My writing style in the Lyria stories is interesting. I feel free to use whatever words I like best, which tend toward the fancy, but I try not to overdo it. I just use what comes up first, unless it sounds awkward, clumsy, or doesn't fit the style. I've noticed this before, to a greater degree, in "Channeling Icarus," an old story that takes place a long way away from Lyria's stomping grounds, but is also on the planet Orion, in the same fantasy storyverse. "Channeling Icarus" is narrated by Lord Reuben, a scholar of Demonology, and he is quite verbose and has a pretty fancy mode of speaking. (An example of Lord Reuben's speech: “Why not? You are neither aggressive nor, I presume, capable of violence against me in sufficient measure to protect yourself from me, should I choose to dispense with my humane mannerisms. Surely this gives you some cause for concern?” And an example with narration: “Dimensions to existence...? Great thunder, man, what are you on about?” My tone was perhaps a tad too harsh, but it was disguising my underlying fascination and expectation. As a scholar of many varied sciences, I have studied greatly (as have many of my colleagues) the various humours and vapours, aethers and phlogistons of existence, as well as the nature of creation itself. The notion of time being a dimension to life had only recently come to light, and I wondered suddenly if this is what he meant.
Lyria is more plainspoken, but her speech is still influenced by the area, which has some similarities to Lord Reuben's area (wherever that is). The narrator in the Lyria stories is an unidentified third-person omniscient selective, as is my usual style, but it, too, is influenced by the area Lyria lives in.
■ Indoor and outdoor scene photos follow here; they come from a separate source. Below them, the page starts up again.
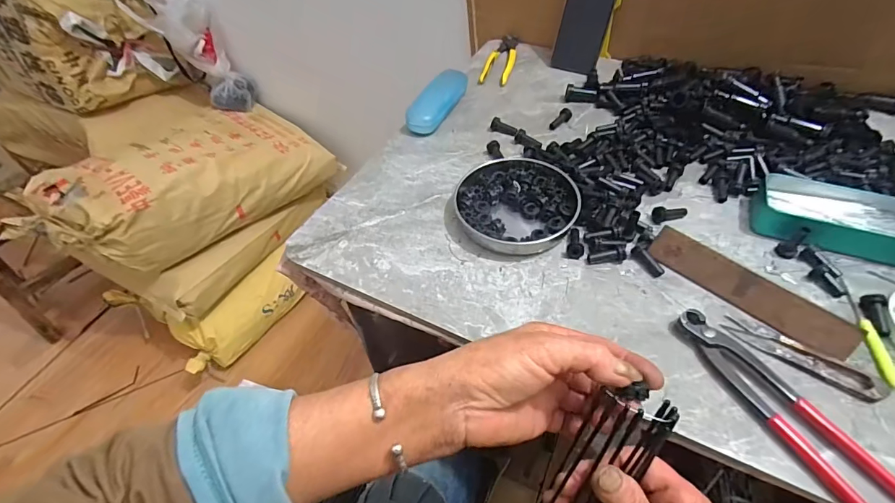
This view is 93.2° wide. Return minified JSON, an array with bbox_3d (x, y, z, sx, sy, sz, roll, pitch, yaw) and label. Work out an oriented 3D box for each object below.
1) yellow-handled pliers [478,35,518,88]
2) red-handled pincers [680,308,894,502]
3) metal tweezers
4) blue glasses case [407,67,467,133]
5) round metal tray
[{"bbox_3d":[0.096,-0.334,0.733,0.044,0.016,0.156,13,53,13],"label":"yellow-handled pliers"},{"bbox_3d":[0.266,0.124,0.333,0.043,0.013,0.192,-23,53,-15],"label":"red-handled pincers"},{"bbox_3d":[0.305,0.090,0.365,0.118,0.004,0.025,29,58,23],"label":"metal tweezers"},{"bbox_3d":[-0.014,-0.231,0.637,0.048,0.037,0.143,17,54,16],"label":"blue glasses case"},{"bbox_3d":[0.080,-0.058,0.494,0.133,0.022,0.139,-1,51,2],"label":"round metal tray"}]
I think it's subtle, being - for the most part - relatively plain speech; but there are words in it, and ways of speaking, that I hope put the reader into a different state of mind as they read it, words like "countenance" coming up on occasion, as in "As was her custom, Lyria did not countenance any talking during the meal."
Also, though Lyria has been to Earth, learned a whole bunch of science on Earth, and knows all the correct terminology, she uses the local scholarly terminology instead, at least around Forizano; saying "hereditary code" instead of DNA, and referring to the neuron connections in the brain as the brain's "patterns." There are also different names for some things; for example, coffee is café, and chocolate is cokolada.
Then, too, some names for things come from Forizano's ignorance. The best example I can think of (only example I can think of offhand) is that he calls a piano a "percussion harp."
I do NOT use thees, thous, prithee, or any of that archaic stuff, though. I don't even think "twas" has come up.
Actually, looking it over, it doesn't look much different from my normal writing, except for a few more less-than-commonplace words here and there, the wording on occasion, and the dialogue. A lot of what makes it different is actually hard to quantify.
By the way, I'm four pages into writing "Becoming," the latest Lyria story, and hopefully the last story of the connected series of stories wherein Forizano is brought into the fold. What I'd meant as one story became two connected stories, and now is three. I do so hope to progress with this tale and finish it so I may sally onward with the next planned tale, which is to take place some months after the current three stories.
Ha! That last paragraph was unintentionally a perfect example of the style of writing I was elucidating upon.